● YOUR INSTRUCTIONS: Count the lines below that hold the word "maker" and say how many, with no other text.

*** DATASET EXCERPTS Section Begins ***

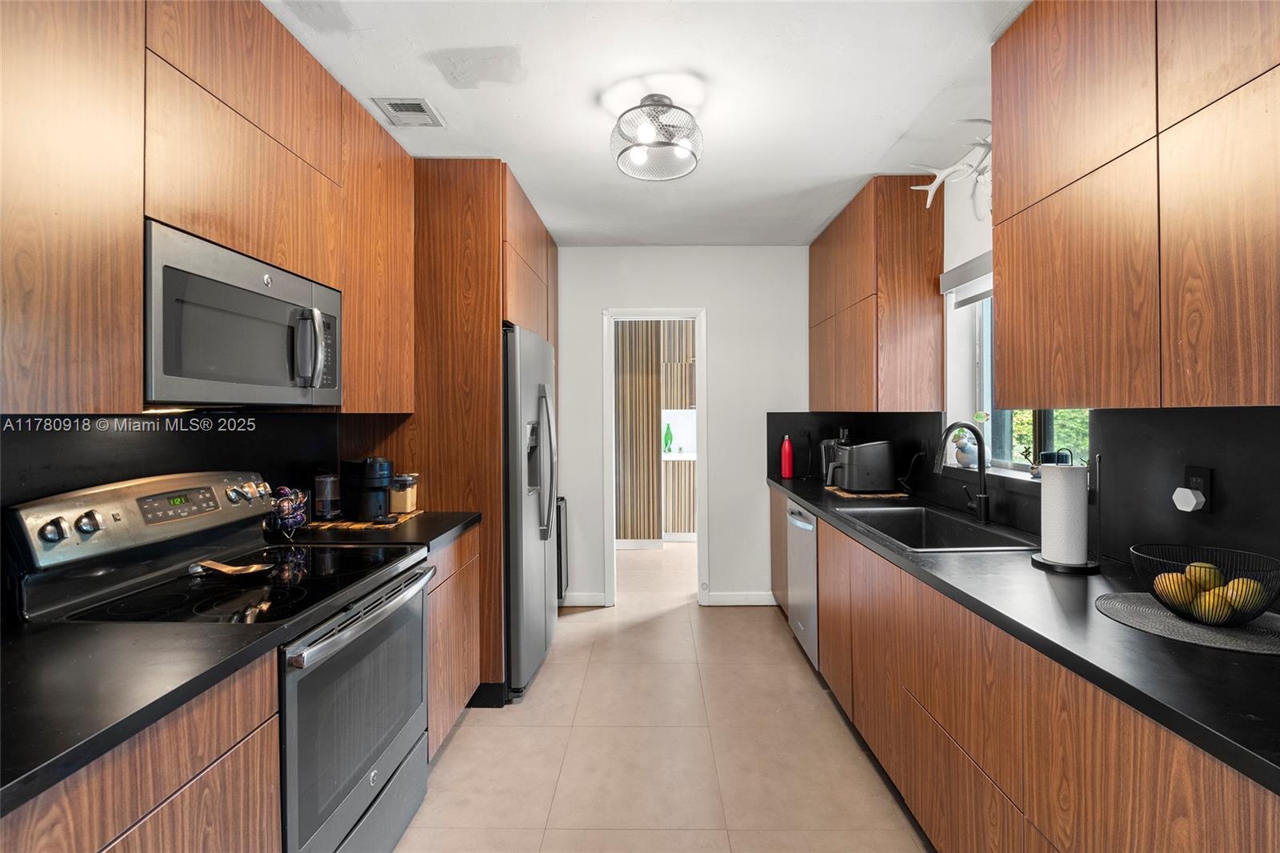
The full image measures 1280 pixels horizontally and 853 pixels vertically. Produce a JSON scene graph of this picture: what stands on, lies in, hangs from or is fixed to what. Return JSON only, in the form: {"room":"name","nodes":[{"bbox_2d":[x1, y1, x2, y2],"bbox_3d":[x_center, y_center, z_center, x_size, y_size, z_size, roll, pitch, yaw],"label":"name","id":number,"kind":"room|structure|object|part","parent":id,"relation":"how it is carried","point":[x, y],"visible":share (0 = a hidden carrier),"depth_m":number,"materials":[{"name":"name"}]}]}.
{"room":"kitchen","nodes":[
{"label":"kitchen","id":0,"kind":"room"},
{"bbox_2d":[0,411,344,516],"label":"left wall","id":1,"kind":"structure","parent":0,"point":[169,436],"depth_m":1.61,"materials":[{"name":"black"}]},
{"bbox_2d":[0,0,415,415],"bbox_3d":[-1.199,-0.623,1.414,0.354,1.170,1.959,0,0,1],"label":"left upper cabinets","id":2,"kind":"object","parent":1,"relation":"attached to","point":[141,212],"visible":0.95,"depth_m":1.25,"materials":[{"name":"brown wood"}]},
{"bbox_2d":[142,221,342,406],"bbox_3d":[-1.205,-0.256,1.548,0.414,0.406,0.732,0,0,1],"label":"microwave","id":3,"kind":"object","parent":2,"relation":"attached to","point":[266,299],"visible":0.84,"depth_m":1.40,"materials":[{"name":"silver metal"}]},
{"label":"microwave handle","id":4,"kind":"part","parent":3,"relation":"part of","materials":[{"name":"silver metal"}]},
{"bbox_2d":[263,0,1029,246],"bbox_3d":[0.029,-1.307,1.515,3.158,0.102,6.151,0,0,1],"label":"ceiling","id":5,"kind":"structure","parent":0,"point":[878,153],"depth_m":2.00,"materials":[{"name":"white paint"}]},
{"bbox_2d":[370,96,444,126],"bbox_3d":[-0.934,-1.265,2.162,0.202,0.011,0.212,0,0,1],"label":"ceiling vent","id":6,"kind":"object","parent":5,"relation":"attached to","point":[389,102],"visible":0.99,"depth_m":2.15,"materials":[{"name":"white metal"}]},
{"bbox_2d":[609,92,703,179],"bbox_3d":[0.065,-1.148,2.119,0.383,0.244,0.385,0,0,1],"label":"ceiling light","id":7,"kind":"object","parent":5,"relation":"attached to","point":[662,142],"visible":1,"depth_m":2.06,"materials":[{"name":"metal"}]},
{"bbox_2d":[615,321,695,542],"bbox_3d":[0.275,-0.025,5.630,3.049,2.543,0.966,0,0,1],"label":"hallway wall","id":8,"kind":"structure","parent":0,"point":[619,359],"depth_m":5.56,"materials":[{"name":"wood"}]},
{"bbox_2d":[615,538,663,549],"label":"baseboard","id":9,"kind":"structure","parent":8,"relation":"attached to","point":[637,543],"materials":[{"name":"white paint"}]},
{"bbox_2d":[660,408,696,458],"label":"wall niche","id":10,"kind":"object","parent":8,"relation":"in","point":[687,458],"visible":0.5,"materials":[{"name":"white"}]},
{"bbox_2d":[394,534,932,852],"bbox_3d":[0.092,1.372,2.213,3.305,0.082,7.751,0,0,1],"label":"floor","id":11,"kind":"structure","parent":0,"point":[477,727],"depth_m":2.19,"materials":[{"name":"beige tile"}]},
{"bbox_2d":[0,647,282,852],"bbox_3d":[-1.095,0.929,0.726,0.612,0.885,0.971,0,0,1],"label":"base cabinet","id":12,"kind":"object","parent":11,"relation":"on","point":[154,831],"visible":0.59,"depth_m":0.94,"materials":[{"name":"brown wood"}]},
{"bbox_2d":[0,617,286,818],"bbox_3d":[-1.112,0.464,0.640,0.740,0.046,1.286,0,0,1],"label":"countertop","id":13,"kind":"structure","parent":12,"relation":"on","point":[74,630],"depth_m":0.93,"materials":[{"name":"black stone"}]},
{"bbox_2d":[6,471,435,852],"bbox_3d":[-1.064,0.757,1.526,0.707,1.187,0.753,0,0,1],"label":"stove","id":14,"kind":"object","parent":11,"relation":"on","point":[417,555],"visible":0.71,"depth_m":1.40,"materials":[{"name":"metal"}]},
{"bbox_3d":[-1.367,0.254,1.583,0.198,0.185,0.622,0,0,1],"label":"control panel","id":15,"kind":"part","parent":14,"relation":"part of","materials":[{"name":"silver metal"}]},
{"bbox_2d":[188,556,275,575],"bbox_3d":[-1.179,0.408,1.526,0.270,0.031,0.087,0,0,1],"label":"spoon rest","id":16,"kind":"object","parent":14,"relation":"on","point":[249,570],"visible":0.99,"depth_m":1.52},
{"bbox_3d":[-0.766,0.856,1.551,0.077,0.664,0.730,0,0,1],"label":"oven door","id":17,"kind":"part","parent":14,"relation":"part of","materials":[{"name":"metal"}]},
{"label":"oven handle","id":18,"kind":"part","parent":14,"relation":"part of","materials":[{"name":"silver metal"}]},
{"bbox_2d":[424,526,480,755],"bbox_3d":[-1.053,0.901,2.259,0.600,0.873,0.610,0,0,1],"label":"base cabinet","id":19,"kind":"object","parent":11,"relation":"on","point":[470,560],"visible":0.15,"depth_m":2.20,"materials":[{"name":"brown wood"}]},
{"bbox_2d":[268,509,481,550],"bbox_3d":[-1.116,0.440,2.228,0.748,0.042,0.680,0,0,1],"label":"countertop","id":20,"kind":"structure","parent":19,"relation":"on","point":[457,523],"depth_m":2.10,"materials":[{"name":"black stone"}]},
{"bbox_2d":[264,484,308,536],"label":"coffee pod holder","id":21,"kind":"object","parent":20,"relation":"on","point":[284,515],"visible":0.87,"depth_m":1.99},
{"bbox_2d":[303,509,421,530],"bbox_3d":[-1.195,0.410,2.323,0.401,0.010,0.377,0,0,1],"label":"wooden tray","id":22,"kind":"object","parent":20,"relation":"on","point":[359,526],"visible":0.51,"depth_m":2.21,"materials":[{"name":"brown wood"}]},
{"bbox_2d":[312,472,341,520],"bbox_3d":[-1.347,0.301,2.296,0.108,0.199,0.108,0,0,1],"label":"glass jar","id":23,"kind":"object","parent":22,"relation":"on","point":[322,483],"visible":0.99,"depth_m":2.26,"materials":[{"name":"clear glass"}]},
{"bbox_2d":[341,456,395,522],"bbox_3d":[-1.166,0.268,2.317,0.216,0.265,0.189,0,0,1],"label":"coffee maker","id":24,"kind":"object","parent":22,"relation":"on","point":[371,476],"visible":0.99,"depth_m":2.27,"materials":[{"name":"black plastic"}]},
{"bbox_2d":[388,472,419,514],"bbox_3d":[-1.108,0.315,2.488,0.113,0.172,0.114,0,0,1],"label":"glass jar","id":25,"kind":"object","parent":22,"relation":"on","point":[406,506],"visible":0.82,"depth_m":2.45,"materials":[{"name":"clear glass"}]},
{"bbox_2d":[396,159,559,707],"bbox_3d":[-0.957,0.041,3.072,0.795,2.607,1.119,0,0,1],"label":"tall cabinet","id":26,"kind":"object","parent":11,"relation":"on","point":[499,232],"visible":0.48,"depth_m":2.53,"materials":[{"name":"brown wood"}]},
{"bbox_2d":[501,324,557,698],"bbox_3d":[-0.833,0.433,2.976,0.786,1.780,0.878,0,0,1],"label":"refrigerator","id":27,"kind":"object","parent":11,"relation":"on","point":[530,560],"visible":0.37,"depth_m":2.63,"materials":[{"name":"silver metal"}]},
{"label":"refrigerator handles","id":28,"kind":"part","parent":27,"relation":"part of","materials":[{"name":"silver metal"}]},
{"bbox_2d":[554,496,569,602],"bbox_3d":[-0.608,0.914,3.827,0.144,0.755,0.362,0,0,1],"label":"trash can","id":29,"kind":"object","parent":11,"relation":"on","point":[559,535],"visible":0.21,"depth_m":3.75,"materials":[{"name":"black metal"}]},
{"bbox_2d":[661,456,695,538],"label":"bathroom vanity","id":30,"kind":"object","parent":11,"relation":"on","point":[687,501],"visible":0.36,"depth_m":5.90,"materials":[{"name":"wood"}]},
{"bbox_2d":[662,422,673,452],"bbox_3d":[0.324,0.154,6.137,0.093,0.348,0.082,0,0,32],"label":"green bottle","id":31,"kind":"object","parent":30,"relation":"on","point":[667,441],"visible":0.97,"depth_m":6.11,"materials":[{"name":"green glass"}]},
{"bbox_2d":[784,500,819,670],"bbox_3d":[1.167,0.885,2.971,0.658,0.865,0.580,0,0,1],"label":"dishwasher","id":32,"kind":"object","parent":11,"relation":"on","point":[798,521],"visible":0.23,"depth_m":2.90,"materials":[{"name":"silver metal"}]},
{"bbox_2d":[788,488,1279,852],"bbox_3d":[1.112,0.902,1.818,0.637,0.865,3.584,0,0,1],"label":"right base cabinets","id":33,"kind":"object","parent":11,"relation":"on","point":[930,714],"visible":0.65,"depth_m":1.28,"materials":[{"name":"brown wood"}]},
{"bbox_2d":[772,471,1279,794],"bbox_3d":[1.060,0.450,1.956,0.650,0.039,3.707,0,0,1],"label":"countertop","id":34,"kind":"structure","parent":33,"relation":"on","point":[800,496],"depth_m":1.12,"materials":[{"name":"black stone"}]},
{"bbox_2d":[779,433,793,477],"bbox_3d":[1.043,0.219,3.792,0.082,0.301,0.080,0,0,1],"label":"red bottle","id":35,"kind":"object","parent":34,"relation":"on","point":[787,446],"visible":1,"depth_m":3.77,"materials":[{"name":"red metal"}]},
{"bbox_2d":[818,436,840,484],"bbox_3d":[1.294,0.230,3.529,0.205,0.312,0.206,0,0,1],"label":"maker","id":36,"kind":"object","parent":34,"relation":"on","point":[822,448],"visible":0.5,"depth_m":3.50,"materials":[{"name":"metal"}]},
{"bbox_2d":[825,485,909,498],"bbox_3d":[1.313,0.394,3.118,0.402,0.011,0.383,0,0,1],"label":"cutting board","id":37,"kind":"object","parent":34,"relation":"on","point":[845,493],"visible":0.65,"depth_m":3.01,"materials":[{"name":"brown wood"}]},
{"bbox_2d":[824,438,896,491],"bbox_3d":[1.287,0.230,3.176,0.363,0.296,0.317,0,0,1],"label":"air fryer","id":38,"kind":"object","parent":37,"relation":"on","point":[858,448],"visible":0.99,"depth_m":3.05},
{"bbox_2d":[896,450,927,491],"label":"power cord","id":39,"kind":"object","parent":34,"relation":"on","point":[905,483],"visible":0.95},
{"bbox_2d":[836,500,1034,551],"bbox_3d":[1.228,0.511,2.265,0.516,0.196,0.874,0,0,1],"label":"sink","id":40,"kind":"object","parent":34,"relation":"in","point":[920,510],"visible":0.54,"depth_m":2.49,"materials":[{"name":"metal"}]},
{"bbox_2d":[932,420,991,524],"bbox_3d":[1.335,0.192,2.241,0.265,0.426,0.107,0,0,1],"label":"faucet","id":41,"kind":"object","parent":34,"relation":"on","point":[980,441],"visible":0.99,"depth_m":2.23,"materials":[{"name":"black metal"}]},
{"bbox_2d":[1030,454,1100,574],"bbox_3d":[1.281,0.251,1.600,0.178,0.346,0.180,0,0,1],"label":"paper towel holder","id":42,"kind":"object","parent":34,"relation":"on","point":[1061,566],"visible":0.84,"depth_m":1.57,"materials":[{"name":"black metal"}]},
{"bbox_2d":[1038,463,1089,563],"bbox_3d":[1.288,0.258,1.620,0.122,0.294,0.129,0,0,1],"label":"paper towel roll","id":43,"kind":"object","parent":42,"relation":"on","point":[1050,535],"visible":0.98,"depth_m":1.58,"materials":[{"name":"white paper"}]},
{"bbox_2d":[1095,591,1279,653],"bbox_3d":[1.239,0.426,1.171,0.388,0.004,0.385,0,0,1],"label":"placemat","id":44,"kind":"object","parent":34,"relation":"on","point":[1216,632],"visible":0.79,"depth_m":1.13,"materials":[{"name":"grey fabric"}]},
{"bbox_2d":[1128,542,1279,626],"bbox_3d":[1.252,0.357,1.176,0.274,0.126,0.276,0,0,1],"label":"wire basket","id":45,"kind":"object","parent":44,"relation":"on","point":[1254,615],"visible":0.79,"depth_m":1.15,"materials":[{"name":"black metal"}]},
{"bbox_2d":[1152,569,1194,607],"bbox_3d":[1.243,0.381,1.239,0.077,0.071,0.071,0,0,-14],"label":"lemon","id":46,"kind":"object","parent":45,"relation":"in","point":[1163,578],"visible":0.65,"depth_m":1.22,"materials":[{"name":"yellow food"}]},
{"bbox_2d":[1184,560,1223,588],"bbox_3d":[1.317,0.357,1.248,0.071,0.066,0.060,0,0,1],"label":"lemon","id":47,"kind":"object","parent":45,"relation":"in","point":[1203,573],"visible":0.53,"depth_m":1.23,"materials":[{"name":"yellow food"}]},
{"bbox_2d":[1191,584,1235,622],"bbox_3d":[1.245,0.397,1.161,0.073,0.067,0.063,0,0,1],"label":"fruit","id":48,"kind":"object","parent":45,"relation":"in","point":[1218,607],"visible":0.68,"depth_m":1.15,"materials":[{"name":"yellow food"}]},
{"bbox_2d":[1221,577,1267,615],"bbox_3d":[1.326,0.376,1.171,0.079,0.068,0.065,0,0,-9],"label":"fruit","id":49,"kind":"object","parent":45,"relation":"in","point":[1238,593],"visible":0.6,"depth_m":1.15,"materials":[{"name":"yellow food"}]},
{"bbox_2d":[553,247,807,610],"bbox_3d":[0.148,0.006,3.951,2.808,2.598,0.124,0,0,1],"label":"back wall","id":50,"kind":"structure","parent":0,"point":[718,304],"depth_m":3.88,"materials":[{"name":"white paint"}]},
{"bbox_2d":[560,591,609,606],"bbox_3d":[-0.494,1.274,3.882,0.520,0.104,0.018,0,0,1],"label":"baseboard","id":51,"kind":"structure","parent":50,"relation":"attached to","point":[567,600],"depth_m":3.88,"materials":[{"name":"white paint"}]},
{"bbox_2d":[601,306,707,608],"bbox_3d":[0.113,0.189,3.936,0.885,2.255,0.181,0,0,1],"label":"door frame","id":52,"kind":"structure","parent":50,"relation":"in","point":[700,396],"depth_m":3.89,"materials":[{"name":"white paint"}]},
{"bbox_2d":[704,590,775,605],"bbox_3d":[0.783,1.259,3.894,0.561,0.093,0.014,0,0,1],"label":"baseboard","id":53,"kind":"structure","parent":50,"relation":"attached to","point":[760,602],"depth_m":3.89,"materials":[{"name":"white paint"}]},
{"bbox_2d":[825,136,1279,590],"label":"right wall","id":54,"kind":"structure","parent":0,"point":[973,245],"depth_m":2.51,"materials":[{"name":"paint"}]},
{"bbox_2d":[809,175,942,413],"bbox_3d":[1.348,-0.664,3.286,0.347,1.193,1.155,0,0,1],"label":"upper cabinet","id":55,"kind":"object","parent":54,"relation":"attached to","point":[813,270],"visible":0.98,"depth_m":2.72,"materials":[{"name":"brown wood"}]},
{"bbox_2d":[908,128,992,213],"bbox_3d":[1.395,-1.099,2.289,0.324,0.323,0.446,0,0,1],"label":"antler","id":56,"kind":"object","parent":54,"relation":"attached to","point":[930,194],"visible":0.69,"depth_m":2.28,"materials":[{"name":"white"}]},
{"bbox_2d":[940,249,993,306],"bbox_3d":[1.517,-0.659,2.192,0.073,0.152,0.921,0,0,1],"label":"window blind","id":57,"kind":"object","parent":54,"relation":"attached to","point":[978,264],"visible":0.3,"depth_m":2.43,"materials":[{"name":"grey fabric"}]},
{"bbox_2d":[949,282,1090,474],"bbox_3d":[1.692,-0.248,2.185,0.076,0.915,0.932,0,0,1],"label":"window","id":58,"kind":"structure","parent":54,"relation":"in","point":[1006,423],"depth_m":2.47,"materials":[{"name":"glass"}]},
{"bbox_2d":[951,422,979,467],"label":"planter","id":59,"kind":"object","parent":58,"relation":"on","point":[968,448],"visible":0.83,"depth_m":2.52,"materials":[{"name":"white ceramic"}]},
{"bbox_2d":[965,409,991,469],"bbox_3d":[1.588,0.069,2.502,0.102,0.269,0.132,0,0,1],"label":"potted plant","id":60,"kind":"object","parent":58,"relation":"on","point":[982,418],"visible":0.78,"depth_m":2.48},
{"bbox_2d":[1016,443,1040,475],"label":"small plant","id":61,"kind":"object","parent":58,"relation":"on","point":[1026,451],"visible":0.85,"depth_m":2.20,"materials":[{"name":"plant"}]},
{"bbox_2d":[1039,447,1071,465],"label":"jar","id":62,"kind":"object","parent":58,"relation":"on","point":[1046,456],"visible":0.56,"depth_m":2.06,"materials":[{"name":"black"}]},
{"bbox_2d":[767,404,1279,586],"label":"right backsplash","id":63,"kind":"structure","parent":54,"relation":"attached to","point":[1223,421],"depth_m":1.57,"materials":[{"name":"black"}]},
{"bbox_2d":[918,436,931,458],"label":"wall socket","id":64,"kind":"object","parent":63,"relation":"attached to","point":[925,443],"visible":0.87,"depth_m":2.87,"materials":[{"name":"black plastic"}]},
{"bbox_2d":[1172,464,1214,513],"bbox_3d":[1.459,0.172,1.413,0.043,0.119,0.078,0,0,1],"label":"wall socket","id":65,"kind":"object","parent":63,"relation":"attached to","point":[1206,476],"visible":0.97,"depth_m":1.40,"materials":[{"name":"black plastic"}]},
{"bbox_2d":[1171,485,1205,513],"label":"plug-in device","id":66,"kind":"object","parent":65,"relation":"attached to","point":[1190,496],"visible":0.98,"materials":[{"name":"white plastic"}]},
{"bbox_2d":[990,0,1279,409],"bbox_3d":[1.290,-0.639,1.167,0.327,1.185,1.159,0,0,1],"label":"upper cabinet","id":67,"kind":"object","parent":54,"relation":"attached to","point":[998,230],"visible":1,"depth_m":1.23,"materials":[{"name":"brown wood"}]},
{"label":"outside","id":68,"kind":"structure","parent":0,"visible":0},
{"label":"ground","id":69,"kind":"structure","parent":68,"visible":0},
{"bbox_2d":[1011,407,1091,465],"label":"tree","id":70,"kind":"object","parent":69,"relation":"on","point":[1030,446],"visible":0.1,"depth_m":5.02,"materials":[{"name":"green plant"}]}
]}

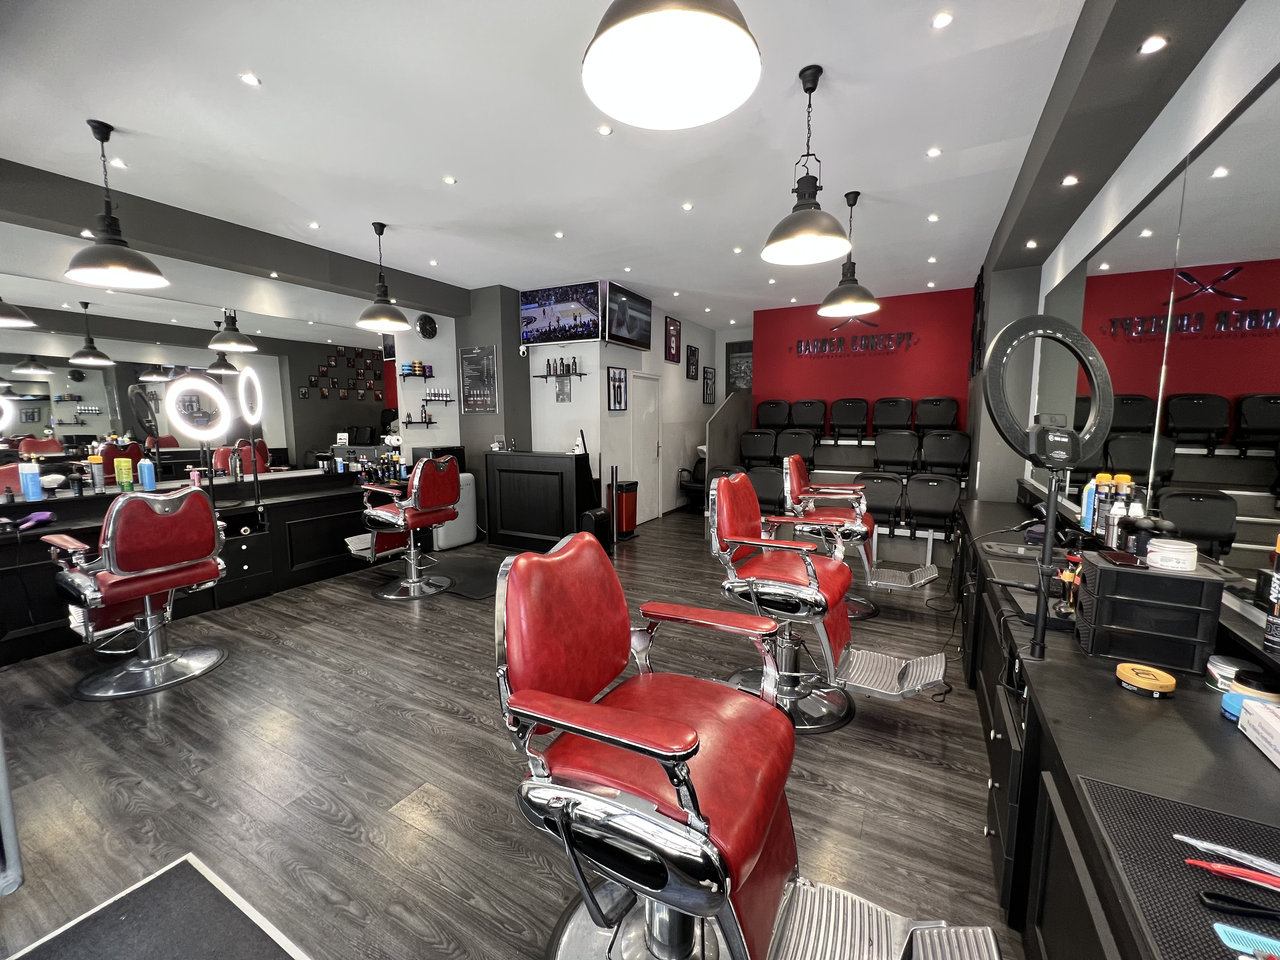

*** DATASET EXCERPTS Section Ends ***

● EXERCISE SOLUTION: 2